In an era characterized by rapid change, it’s good to be able to count on things. When it comes to losing, when it comes to ineptitude, when it comes to futility — Wizards fans have been able to count on the team and its management. Since Ernie Grunfeld took control of the team’s direction in 2003-04, the Wizards have the league’s third worst winning percentage. This season — Grunfeld’s 11th with the team — they’re tied for the league’s fourth worst winning percentage through nine games. Maybe owner Ted Leonsis deems that progress.
How typical is the bad start? Over the past 11 seasons, the Wizards’ record in their first nine games is 30-69. The average start by Washington teams built by Grunfeld 2.7-6.3. That’s a .303 winning percentage. Which is bad. As in, about a 25-win team over the course of an 82-game season.
It’s still early in the season, and I expect the team to improve and make a run at the playoffs, but as the numbers below demonstrate — the team is being hurt by lack of depth and by lack of production from the players who are supposed to be its stars.

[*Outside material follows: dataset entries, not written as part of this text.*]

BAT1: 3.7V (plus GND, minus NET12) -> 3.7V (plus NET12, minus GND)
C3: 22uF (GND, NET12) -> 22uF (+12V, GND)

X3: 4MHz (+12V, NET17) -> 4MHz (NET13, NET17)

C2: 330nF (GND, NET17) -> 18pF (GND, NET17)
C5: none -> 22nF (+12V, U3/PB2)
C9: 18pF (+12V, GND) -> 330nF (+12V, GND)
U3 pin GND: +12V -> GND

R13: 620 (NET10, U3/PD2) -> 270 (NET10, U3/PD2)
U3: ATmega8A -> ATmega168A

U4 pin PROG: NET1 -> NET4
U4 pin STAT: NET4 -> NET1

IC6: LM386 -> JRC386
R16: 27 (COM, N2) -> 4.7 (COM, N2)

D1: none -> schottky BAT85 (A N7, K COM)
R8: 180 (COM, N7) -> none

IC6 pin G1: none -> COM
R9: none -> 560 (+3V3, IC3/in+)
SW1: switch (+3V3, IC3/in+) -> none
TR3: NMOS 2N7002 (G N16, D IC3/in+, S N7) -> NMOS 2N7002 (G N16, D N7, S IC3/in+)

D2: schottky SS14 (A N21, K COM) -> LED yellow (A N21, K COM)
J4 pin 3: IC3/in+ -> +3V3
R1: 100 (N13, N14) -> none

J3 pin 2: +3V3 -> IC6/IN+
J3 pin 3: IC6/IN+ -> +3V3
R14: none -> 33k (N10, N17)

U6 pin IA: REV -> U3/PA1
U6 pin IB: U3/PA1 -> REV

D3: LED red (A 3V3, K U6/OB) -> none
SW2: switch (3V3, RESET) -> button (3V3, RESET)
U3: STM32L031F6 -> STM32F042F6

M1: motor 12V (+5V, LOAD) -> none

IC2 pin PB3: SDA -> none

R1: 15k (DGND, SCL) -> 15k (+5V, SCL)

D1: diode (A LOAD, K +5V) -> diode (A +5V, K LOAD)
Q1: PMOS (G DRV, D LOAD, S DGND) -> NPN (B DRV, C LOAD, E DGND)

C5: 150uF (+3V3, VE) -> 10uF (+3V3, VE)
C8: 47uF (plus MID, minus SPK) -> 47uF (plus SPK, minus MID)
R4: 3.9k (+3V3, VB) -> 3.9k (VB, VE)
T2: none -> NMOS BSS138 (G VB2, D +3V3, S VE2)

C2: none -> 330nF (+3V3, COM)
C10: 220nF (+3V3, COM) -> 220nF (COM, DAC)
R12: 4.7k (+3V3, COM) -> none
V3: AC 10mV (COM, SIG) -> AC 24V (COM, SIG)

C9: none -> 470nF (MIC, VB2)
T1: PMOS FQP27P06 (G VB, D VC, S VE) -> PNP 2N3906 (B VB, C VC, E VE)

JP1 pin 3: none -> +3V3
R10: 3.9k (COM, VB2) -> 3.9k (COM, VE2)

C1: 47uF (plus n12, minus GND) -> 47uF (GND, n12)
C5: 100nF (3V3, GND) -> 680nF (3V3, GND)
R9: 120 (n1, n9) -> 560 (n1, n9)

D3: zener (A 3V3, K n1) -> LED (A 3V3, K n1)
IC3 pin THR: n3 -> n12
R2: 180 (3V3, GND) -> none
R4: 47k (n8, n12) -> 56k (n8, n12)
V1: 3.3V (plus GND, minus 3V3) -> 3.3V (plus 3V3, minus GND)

I’ll get to the “stars” in a moment, but the team’s lack of quality players on its bench was both foreseeable and fixable during the offseason.
Re-litigating the bungled offseason isn’t useful at this point except as a reminder — the roster is the product of front office decisions. Eric Maynor and Al Harrington (the team’s free agent acquisitions) are Wizards instead of DeJuan Blair. The team holds the rights to Tomas Satoransky instead of the production of Jae Crowder, Kyle O’Quinn or Orlando Johnson. They have Glen Rice rather than Nate Wolters.
And this isn’t even going back to 2011, which included gems like picking Jan Vesely AND Chris Singleton ahead of Kenneth Faried.
Trying to look at the bright side, the numbers suggest that the team is getting a bit better than average production from its starters. Bradley Beal is the lone exception — he’s had some good games sprinkled into some real clunkers (about what should be expected from a youngster in his second season).
The problem? The production from John Wall, Nene and Marcin Gortat is perilously close to average. The Wizards need significant production from all three, especially Wall, if they’re going to be a decent team this year. Last March, Wall played like a potential MVP candidate. So far this season, he’s playing like a run-of-the-mill starter.
So, to the first Player Production Average (PPA) update of the season. PPA is a player rating stat I put together that credits players for things they do that contribute to winning and debits them for things that hurt the cause (each in regression-analyzed proper proportion). PPA includes defense, is pace-adjusted, and incorporates a “degree of difficulty” factor based on the strength of the opposing lineup. In PPA, 100 = average, higher is better, and replacement level is 45.
Back to bright side stuff for a moment — Trevor Ariza, Jan Vesely and Eric Maynor are each out-performing their pre-season projections and their level of play last season.
It’s tempting to brand Ariza’s play as the standard contract-year surge, except that it’s largely in line with his career norms except for a slight uptick in field goal attempts.
In scant playing time, Vesely has done just about everything the team could hope he’d provide. His offense is abysmal, but he does contribute offensive rebounds, which help. He’s also helping on the defensive glass. I anticipate his PPA to decline as he gets more playing time.
Maynor’s PPA is deceptively high. He had an outstanding 14 minutes against Miami — about 15% of his total minutes to date. The rest of his minutes have been bad. Keep in mind that back in September, Grunfeld had this to say about Maynor (h/t to Matt Kremnitzer’s superior Google search skills for the link):
We wanted to upgrade our backup point guard position and Eric [Maynor] has been with us now, three weeks in a row. He’s very solid, very steady. He brings a little poise to the game. He knows how to play. So we feel we’ve upgraded that position.
Basically, that the PPA table is saying is that when the Wizards top players are on the floor, they’re slightly better than average — something borne out by the on/off data. But there’s a big drop-off when they go to the bench. Big drop-offs to the bench aren’t atypical — lots of teams see major production drops when they use reserves. There are often very good reasons why guys are reserves. But, good teams have their starters outplay the opposing starters.
The Wizards starters hold their own, but the team falls apart when they use the bench. That’s not a recipe to reach the playoffs. It’s the recipe for 2-7. It’s the right mix for consistent futility.